I’d love to know what you think in the comments below! 🙂

You can also check out a video of me reading the below scene from What Happens in New York at the final Restless Minds anthology event!

What Happens in New York, by Kristina Adams, is out now in ebook and print.

Stock taking. Is there anything more boring than stock taking? 

Hollie sat in the empty staff room eating her ham sandwich. She couldn’t think of anything worse. Except for maybe a ham sandwich. You’d think having a best friend who was a cook would’ve rubbed off on her, but obviously not. The convenience of a classic was far easier than faffing around before work.

She stretched, rocking back on her chair and looking up through the filthy skylight. Covered in bird shite. She could just make out the blue sky and a few clouds. What a lovely day to be stocktaking.

The cheap plastic chair buckled under her weight. She fell backwards, her head hitting the vinyl floor. The few mouthfuls left of her sandwich flew across the room and under the ancient cooker.

‘Fuck sake.’

She clambered up, shoving the chair under the table. Her head throbbed. She put her hand to the back of it, but didn’t find any blood.

The wall clock above the bookcase said her lunch break was almost over, so she kicked the chair and went back downstairs. 

Her boss stood at the customer services desk, flicking through the stocktaking book and chewing on a biro. She walked over. ‘Hollie, you need to work on your handwriting,’ he said, putting the pen and stocktaking book on the counter. 

‘Why?’

‘It looks like a spider ran across the page.’

Your handwriting looks like a drunk spider ran across the page, she thought. She didn’t say that, though. She did what her nan had told her to do when someone annoyed her—she stood with her hands together and stared at him.

‘You’re only halfway through this. We need to get it done by the end of the week. That gives you two days and there’s still this floor and another one to go.’

‘That’s impossible!’

‘That’s what needs to be done.’

More staring. 

‘Hollie?’

‘Mm?’

‘I’ll have less of that attitude as well.’

Several of Hollie’s coworkers were now listening in from the white goods section nearby, their necks craning but heads turned away. A middle-aged couple pretended to read a washing machine label in the next aisle. 

‘You sound like my mum when I was a teenager.’

‘I beg your pardon?’

‘Shit! I mean…’

‘Hollie, I want you to want to be here.’ He paused, lifting his glasses and clutching the bridge of his nose. Lowering them, he gestured around the room. Colleagues turned away, pretending to be engrossed in their own conversation, whilst the couple moved on to the washer on their right. ’There are lots of people out there who would love to be in your position.’

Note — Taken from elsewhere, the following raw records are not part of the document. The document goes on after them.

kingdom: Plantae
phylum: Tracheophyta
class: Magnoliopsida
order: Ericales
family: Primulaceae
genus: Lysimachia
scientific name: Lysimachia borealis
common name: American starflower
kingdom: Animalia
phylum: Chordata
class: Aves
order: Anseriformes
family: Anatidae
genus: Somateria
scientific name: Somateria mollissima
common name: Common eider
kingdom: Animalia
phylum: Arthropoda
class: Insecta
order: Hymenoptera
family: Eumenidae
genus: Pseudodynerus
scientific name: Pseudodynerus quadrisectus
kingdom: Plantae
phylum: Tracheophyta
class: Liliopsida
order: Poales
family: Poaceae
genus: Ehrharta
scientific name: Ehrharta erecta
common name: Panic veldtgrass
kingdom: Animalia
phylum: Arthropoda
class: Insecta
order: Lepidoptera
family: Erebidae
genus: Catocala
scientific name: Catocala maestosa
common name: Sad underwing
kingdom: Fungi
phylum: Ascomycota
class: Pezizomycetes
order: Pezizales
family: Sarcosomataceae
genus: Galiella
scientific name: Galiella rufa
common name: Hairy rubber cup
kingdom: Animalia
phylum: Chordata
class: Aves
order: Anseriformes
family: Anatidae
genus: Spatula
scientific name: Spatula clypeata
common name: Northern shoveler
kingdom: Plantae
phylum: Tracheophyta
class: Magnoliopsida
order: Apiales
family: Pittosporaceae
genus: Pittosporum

Hollie’s cheeks turned a shade of red that no amount of foundation could conceal and that rivalled the colour of her freshly dyed bob. ‘As a sales assistant in a department store doing the monkey work for minimum wage and a boss who’s never once uttered the words, “Thank you”?’

‘Hollie!’

Hollie clasped her hands over her mouth. What was she saying? ‘I’m sorry. I’m…you know what, actually? I’m not sorry. I’m so sick of your shit. You’re condescending, you talk to me like I’m a twelve-year-old girl who hasn’t got a fucking clue, and you assume all female sales assistants know absolutely nothing about technology and everything about washing machines! You know what I can do with a washing machine? I can wash my clothes. I don’t give a shit what the rest of it does. I am so over you and your attitude. You can stick your fucking job because I’ve had it.’ She stormed towards the staffroom, her foot catching on her opposite heel as she was a few feet away. She stumbled. A small handful of her pride left, she regained her balance, power walked to the door, and slammed it behind her.